Во время боев за Тим 3-й воздушно-десантный корпус был преобразован в 87-ю стрелковую дивизию: 5-я бригада стала именоваться 16-м стрелковым полком, 6-я — 96-м, 212-я — 283-м. В состав дивизии были введены артиллерийский полк и другие дивизионные части. Командиром дивизии был назначен Герой Советского Союза полковник Александр Ильич Родимцев.
Хотя нам удалось задержать дальнейшее продвижение неприятеля и даже понемногу теснить его, мы сознавали, что разбить гитлеровцев не просто. В конечной победе никто не сомневался, но какой ценой она будет достигнута и когда — это волновало каждого. Все мы ощущали потребность закрепить возникшее в боях чувство уверенности в своих силах. Нам бы только побольше самолетов, танков, тяжелой артиллерии — и тогда… Бывало, размечтаешься, а разрывы вражеских снарядов возвращают к действительности.
Но вот разнеслась окрыляющая весть о разгроме фашистов под Москвой.
Бои, в результате которых мы в те дни прогнали противника со станции Мармыжи и из сел Красная Поляна, Петровка и Головинка в Курской области, конечно же не могли идти ни в какое сравнение с грандиозным сражением за столицу. То были, как говорилось в сводках, бои местного значения, но каждый из них в какой-то степени способствовал выполнению общей задачи по разгрому врага.
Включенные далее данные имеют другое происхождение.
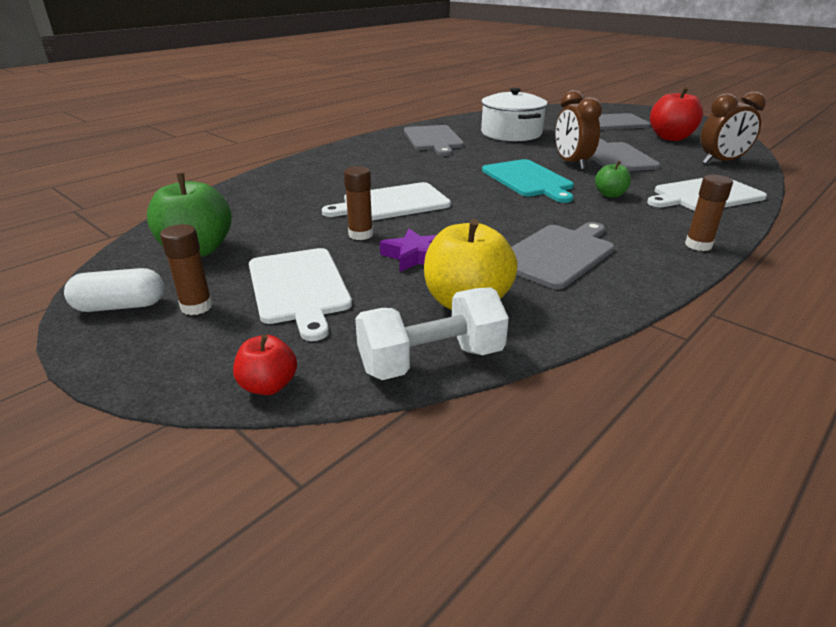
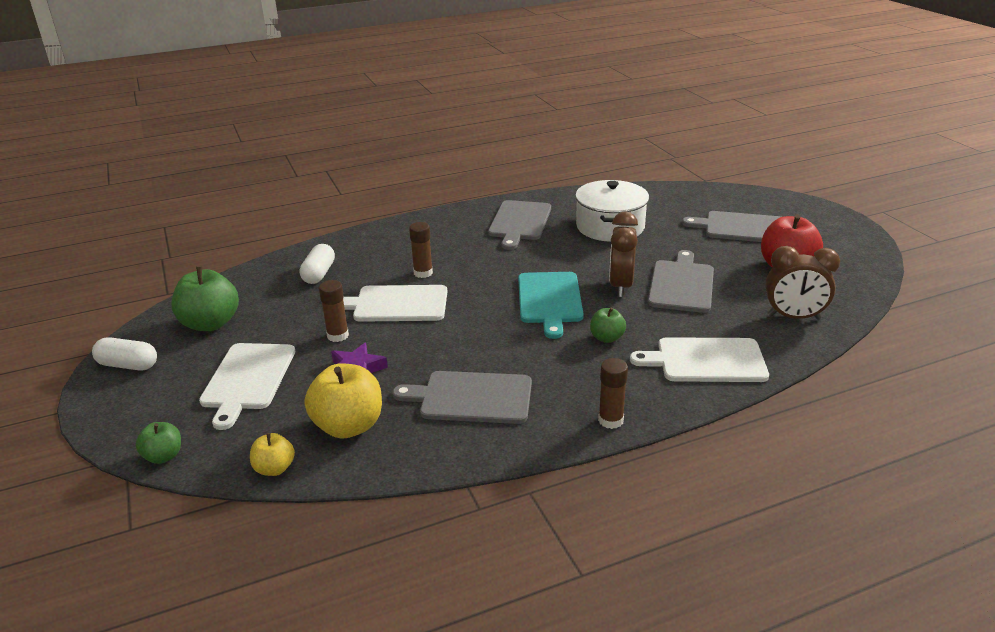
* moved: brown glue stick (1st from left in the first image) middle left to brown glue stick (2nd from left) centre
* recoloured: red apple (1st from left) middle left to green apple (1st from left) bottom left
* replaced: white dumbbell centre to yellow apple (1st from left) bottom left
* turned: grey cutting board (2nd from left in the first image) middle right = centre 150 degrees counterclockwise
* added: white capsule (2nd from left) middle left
19 января 1942 года за успешные боевые действия против немецко-фашистских захватчиков под Киевом, на Сейме и в районе Тима, за проявленную при этом отвагу и мужество, за высокую дисциплинированность и массовый героизм 87-я стрелковая дивизия была переименована в 13-ю гвардейскую стрелковую дивизию.
Наш 96-й стрелковый полк стал 39-м гвардейским стрелковым полком.
Среди нас не было человека, который не считал бы себя именинником. Звание гвардейцев налагало на каждого новые обязательства…
Я же чувствовал себя вдвойне именинником.
Совсем недавно, после того как мы вышибли фашистов из Петровки, меня приняли кандидатом в члены партии.
Партийное бюро полка заседало в жарко натопленной крестьянской избе. На бюро я шел, страшно волнуясь, сомневался: заслужил ли быть принятым в ряды ленинской партии. На столе перед членами партбюро лежала в числе других рекомендация командира батальона Ивана Ивановича Прошо. Это успокаивало, и я стал думать о том, чтобы своими боевыми делами оправдать оказанное доверие.
В тот день в партию принимали и других моих товарищей. Каждый из нас переживал этот знаменательный час, но всяк по-своему.
Меня приняли единогласно. Хотелось сказать что-то важное, глубокое по мысли, но подходящих слов не нашлось, я засмущался и только крепко стиснул руку поздравившего меня секретаря партбюро.